[Stored data entries]

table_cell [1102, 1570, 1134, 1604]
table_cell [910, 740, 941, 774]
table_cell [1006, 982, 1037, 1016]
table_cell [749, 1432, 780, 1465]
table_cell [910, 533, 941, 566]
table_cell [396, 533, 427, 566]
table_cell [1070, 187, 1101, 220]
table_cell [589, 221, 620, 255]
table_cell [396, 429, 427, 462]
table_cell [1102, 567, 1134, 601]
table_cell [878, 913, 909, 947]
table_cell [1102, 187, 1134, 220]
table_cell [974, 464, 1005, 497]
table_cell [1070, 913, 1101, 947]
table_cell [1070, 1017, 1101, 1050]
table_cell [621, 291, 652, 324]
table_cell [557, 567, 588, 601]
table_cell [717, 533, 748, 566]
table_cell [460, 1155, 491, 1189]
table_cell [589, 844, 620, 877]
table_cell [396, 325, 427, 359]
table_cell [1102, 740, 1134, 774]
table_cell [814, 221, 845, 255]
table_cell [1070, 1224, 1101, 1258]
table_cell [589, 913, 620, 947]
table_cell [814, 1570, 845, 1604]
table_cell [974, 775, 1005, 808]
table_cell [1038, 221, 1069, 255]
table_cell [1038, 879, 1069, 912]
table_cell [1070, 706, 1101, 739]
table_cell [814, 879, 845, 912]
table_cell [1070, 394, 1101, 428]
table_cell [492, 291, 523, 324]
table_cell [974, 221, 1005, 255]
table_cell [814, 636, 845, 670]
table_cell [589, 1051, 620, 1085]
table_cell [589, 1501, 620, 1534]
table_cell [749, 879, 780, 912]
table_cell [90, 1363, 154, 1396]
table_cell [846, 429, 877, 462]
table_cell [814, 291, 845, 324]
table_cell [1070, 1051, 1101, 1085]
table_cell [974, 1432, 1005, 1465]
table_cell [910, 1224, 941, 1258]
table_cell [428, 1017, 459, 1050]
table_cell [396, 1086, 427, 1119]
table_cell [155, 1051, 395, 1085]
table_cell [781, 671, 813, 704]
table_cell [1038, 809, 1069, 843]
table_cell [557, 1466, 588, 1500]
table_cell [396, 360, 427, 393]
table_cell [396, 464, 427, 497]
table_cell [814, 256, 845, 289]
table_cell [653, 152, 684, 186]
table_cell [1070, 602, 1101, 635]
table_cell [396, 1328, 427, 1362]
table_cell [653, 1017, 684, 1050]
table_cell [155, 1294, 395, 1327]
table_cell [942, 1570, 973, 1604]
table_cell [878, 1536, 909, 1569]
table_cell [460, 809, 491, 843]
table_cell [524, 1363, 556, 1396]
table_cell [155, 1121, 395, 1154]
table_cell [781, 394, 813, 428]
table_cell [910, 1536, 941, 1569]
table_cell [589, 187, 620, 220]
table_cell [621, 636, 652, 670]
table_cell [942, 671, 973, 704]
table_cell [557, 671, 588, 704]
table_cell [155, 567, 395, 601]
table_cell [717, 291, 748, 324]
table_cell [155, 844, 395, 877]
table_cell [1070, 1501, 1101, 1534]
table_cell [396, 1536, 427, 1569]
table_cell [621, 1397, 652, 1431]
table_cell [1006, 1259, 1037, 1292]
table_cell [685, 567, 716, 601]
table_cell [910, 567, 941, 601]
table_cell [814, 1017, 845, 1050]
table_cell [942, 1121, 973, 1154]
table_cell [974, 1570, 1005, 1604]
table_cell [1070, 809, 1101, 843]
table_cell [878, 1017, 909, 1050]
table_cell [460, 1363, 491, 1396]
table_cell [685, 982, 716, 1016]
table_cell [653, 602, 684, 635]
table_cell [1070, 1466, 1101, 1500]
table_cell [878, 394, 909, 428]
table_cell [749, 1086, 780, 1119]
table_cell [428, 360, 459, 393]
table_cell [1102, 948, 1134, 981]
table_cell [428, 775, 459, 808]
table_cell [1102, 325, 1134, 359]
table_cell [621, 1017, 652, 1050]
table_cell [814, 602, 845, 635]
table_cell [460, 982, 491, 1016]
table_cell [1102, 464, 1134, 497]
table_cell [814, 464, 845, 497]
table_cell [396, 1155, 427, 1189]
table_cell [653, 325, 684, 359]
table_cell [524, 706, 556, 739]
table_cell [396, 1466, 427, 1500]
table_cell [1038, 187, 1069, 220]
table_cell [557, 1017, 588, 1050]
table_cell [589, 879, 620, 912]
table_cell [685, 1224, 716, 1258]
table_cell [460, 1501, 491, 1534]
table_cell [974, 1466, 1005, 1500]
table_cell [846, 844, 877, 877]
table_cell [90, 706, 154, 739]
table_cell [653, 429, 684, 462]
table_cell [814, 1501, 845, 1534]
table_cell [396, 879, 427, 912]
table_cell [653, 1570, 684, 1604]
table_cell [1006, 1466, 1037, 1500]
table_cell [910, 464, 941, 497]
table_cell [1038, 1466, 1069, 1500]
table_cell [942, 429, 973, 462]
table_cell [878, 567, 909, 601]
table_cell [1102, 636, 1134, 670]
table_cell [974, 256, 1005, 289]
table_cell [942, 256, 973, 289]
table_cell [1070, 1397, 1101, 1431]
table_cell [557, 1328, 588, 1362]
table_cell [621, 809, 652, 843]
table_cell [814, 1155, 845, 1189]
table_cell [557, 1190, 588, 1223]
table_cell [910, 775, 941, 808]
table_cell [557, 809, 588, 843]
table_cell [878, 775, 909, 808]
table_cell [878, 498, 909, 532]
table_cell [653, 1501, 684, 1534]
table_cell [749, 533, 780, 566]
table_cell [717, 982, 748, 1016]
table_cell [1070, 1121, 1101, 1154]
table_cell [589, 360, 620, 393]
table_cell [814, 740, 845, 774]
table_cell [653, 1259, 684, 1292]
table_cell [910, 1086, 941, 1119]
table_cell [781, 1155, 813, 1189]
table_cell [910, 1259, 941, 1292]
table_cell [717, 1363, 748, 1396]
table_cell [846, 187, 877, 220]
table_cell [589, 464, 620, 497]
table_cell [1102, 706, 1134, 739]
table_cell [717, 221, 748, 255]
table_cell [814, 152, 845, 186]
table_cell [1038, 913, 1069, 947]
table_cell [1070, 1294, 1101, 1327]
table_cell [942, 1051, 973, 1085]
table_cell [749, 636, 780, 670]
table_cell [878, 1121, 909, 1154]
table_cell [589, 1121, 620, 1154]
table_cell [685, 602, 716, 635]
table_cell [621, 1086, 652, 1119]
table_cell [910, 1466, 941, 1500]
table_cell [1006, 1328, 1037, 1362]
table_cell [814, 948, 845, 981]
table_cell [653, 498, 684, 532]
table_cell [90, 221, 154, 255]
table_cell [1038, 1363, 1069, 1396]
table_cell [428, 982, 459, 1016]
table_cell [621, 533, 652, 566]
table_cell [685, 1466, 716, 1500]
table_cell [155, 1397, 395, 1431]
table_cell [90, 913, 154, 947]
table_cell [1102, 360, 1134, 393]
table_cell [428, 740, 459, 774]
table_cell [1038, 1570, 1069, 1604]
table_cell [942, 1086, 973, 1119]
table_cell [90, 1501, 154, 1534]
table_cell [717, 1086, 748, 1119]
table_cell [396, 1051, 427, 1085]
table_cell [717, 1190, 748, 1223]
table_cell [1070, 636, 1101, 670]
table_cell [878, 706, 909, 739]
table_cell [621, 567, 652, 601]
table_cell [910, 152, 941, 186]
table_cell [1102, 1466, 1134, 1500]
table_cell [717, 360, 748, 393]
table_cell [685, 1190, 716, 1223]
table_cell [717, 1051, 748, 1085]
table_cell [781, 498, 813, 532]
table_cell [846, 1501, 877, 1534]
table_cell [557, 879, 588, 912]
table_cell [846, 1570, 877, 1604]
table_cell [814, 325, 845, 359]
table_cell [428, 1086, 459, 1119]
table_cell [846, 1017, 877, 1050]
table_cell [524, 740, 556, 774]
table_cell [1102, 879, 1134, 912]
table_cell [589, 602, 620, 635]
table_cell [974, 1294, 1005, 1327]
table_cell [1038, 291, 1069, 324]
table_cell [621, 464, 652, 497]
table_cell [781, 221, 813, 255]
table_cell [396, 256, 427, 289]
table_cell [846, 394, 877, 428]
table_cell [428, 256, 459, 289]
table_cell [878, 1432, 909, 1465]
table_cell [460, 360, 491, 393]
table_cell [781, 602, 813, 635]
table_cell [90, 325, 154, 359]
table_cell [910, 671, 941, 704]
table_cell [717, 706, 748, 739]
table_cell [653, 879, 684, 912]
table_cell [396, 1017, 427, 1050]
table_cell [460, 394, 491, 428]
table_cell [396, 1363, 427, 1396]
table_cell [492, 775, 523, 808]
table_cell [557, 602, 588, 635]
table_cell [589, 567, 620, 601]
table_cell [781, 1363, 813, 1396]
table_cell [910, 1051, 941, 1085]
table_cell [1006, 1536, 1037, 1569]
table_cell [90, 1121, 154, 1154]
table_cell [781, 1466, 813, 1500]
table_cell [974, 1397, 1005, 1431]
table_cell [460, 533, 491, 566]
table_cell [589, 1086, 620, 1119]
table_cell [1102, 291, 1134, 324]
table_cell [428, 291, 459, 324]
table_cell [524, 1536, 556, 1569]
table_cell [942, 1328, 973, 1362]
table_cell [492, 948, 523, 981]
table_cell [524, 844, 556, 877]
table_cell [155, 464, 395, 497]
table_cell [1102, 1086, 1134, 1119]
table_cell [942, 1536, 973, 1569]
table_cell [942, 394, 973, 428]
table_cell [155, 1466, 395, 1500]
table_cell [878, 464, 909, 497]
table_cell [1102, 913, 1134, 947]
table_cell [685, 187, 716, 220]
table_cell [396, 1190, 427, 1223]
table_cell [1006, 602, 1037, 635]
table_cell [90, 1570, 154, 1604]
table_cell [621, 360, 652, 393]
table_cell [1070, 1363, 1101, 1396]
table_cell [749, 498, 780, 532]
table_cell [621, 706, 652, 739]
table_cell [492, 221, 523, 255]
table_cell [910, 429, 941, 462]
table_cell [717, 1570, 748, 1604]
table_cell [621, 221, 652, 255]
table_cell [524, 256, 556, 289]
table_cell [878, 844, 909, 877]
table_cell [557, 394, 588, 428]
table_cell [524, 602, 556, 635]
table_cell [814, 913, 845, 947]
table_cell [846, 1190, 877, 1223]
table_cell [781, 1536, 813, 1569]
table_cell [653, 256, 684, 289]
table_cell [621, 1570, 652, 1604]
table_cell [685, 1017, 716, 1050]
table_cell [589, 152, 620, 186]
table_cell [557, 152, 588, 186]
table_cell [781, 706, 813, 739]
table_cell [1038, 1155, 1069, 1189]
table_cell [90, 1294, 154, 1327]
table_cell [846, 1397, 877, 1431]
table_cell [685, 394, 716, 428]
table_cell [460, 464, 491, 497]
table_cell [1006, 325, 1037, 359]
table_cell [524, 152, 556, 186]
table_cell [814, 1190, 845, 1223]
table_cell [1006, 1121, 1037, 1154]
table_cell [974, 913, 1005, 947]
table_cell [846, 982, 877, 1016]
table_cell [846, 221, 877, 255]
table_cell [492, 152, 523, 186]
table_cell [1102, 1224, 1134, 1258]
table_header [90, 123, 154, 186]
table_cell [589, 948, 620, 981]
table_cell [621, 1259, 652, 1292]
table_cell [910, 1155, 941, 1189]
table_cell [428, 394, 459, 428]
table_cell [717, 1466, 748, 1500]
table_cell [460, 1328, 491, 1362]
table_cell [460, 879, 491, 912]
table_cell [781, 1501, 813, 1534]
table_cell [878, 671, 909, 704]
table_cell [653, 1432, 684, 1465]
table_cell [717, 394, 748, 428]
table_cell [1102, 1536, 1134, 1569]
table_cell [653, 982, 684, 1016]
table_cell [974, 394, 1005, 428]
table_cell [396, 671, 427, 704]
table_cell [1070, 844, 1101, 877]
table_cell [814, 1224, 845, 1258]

> **AIM OF THE TASK**
In the entries above, the lines between the one holding "table_cell [653, 1259, 684, 1292]" and the one holding "table_cell [749, 636, 780, 670]", inclusive, are to be printed exactly as written, and those alone.

> **EXERCISE RESULT**
table_cell [653, 1259, 684, 1292]
table_cell [910, 1086, 941, 1119]
table_cell [781, 1155, 813, 1189]
table_cell [910, 1259, 941, 1292]
table_cell [717, 1363, 748, 1396]
table_cell [846, 187, 877, 220]
table_cell [589, 464, 620, 497]
table_cell [1102, 706, 1134, 739]
table_cell [717, 221, 748, 255]
table_cell [814, 152, 845, 186]
table_cell [1038, 913, 1069, 947]
table_cell [1070, 1294, 1101, 1327]
table_cell [942, 1051, 973, 1085]
table_cell [749, 636, 780, 670]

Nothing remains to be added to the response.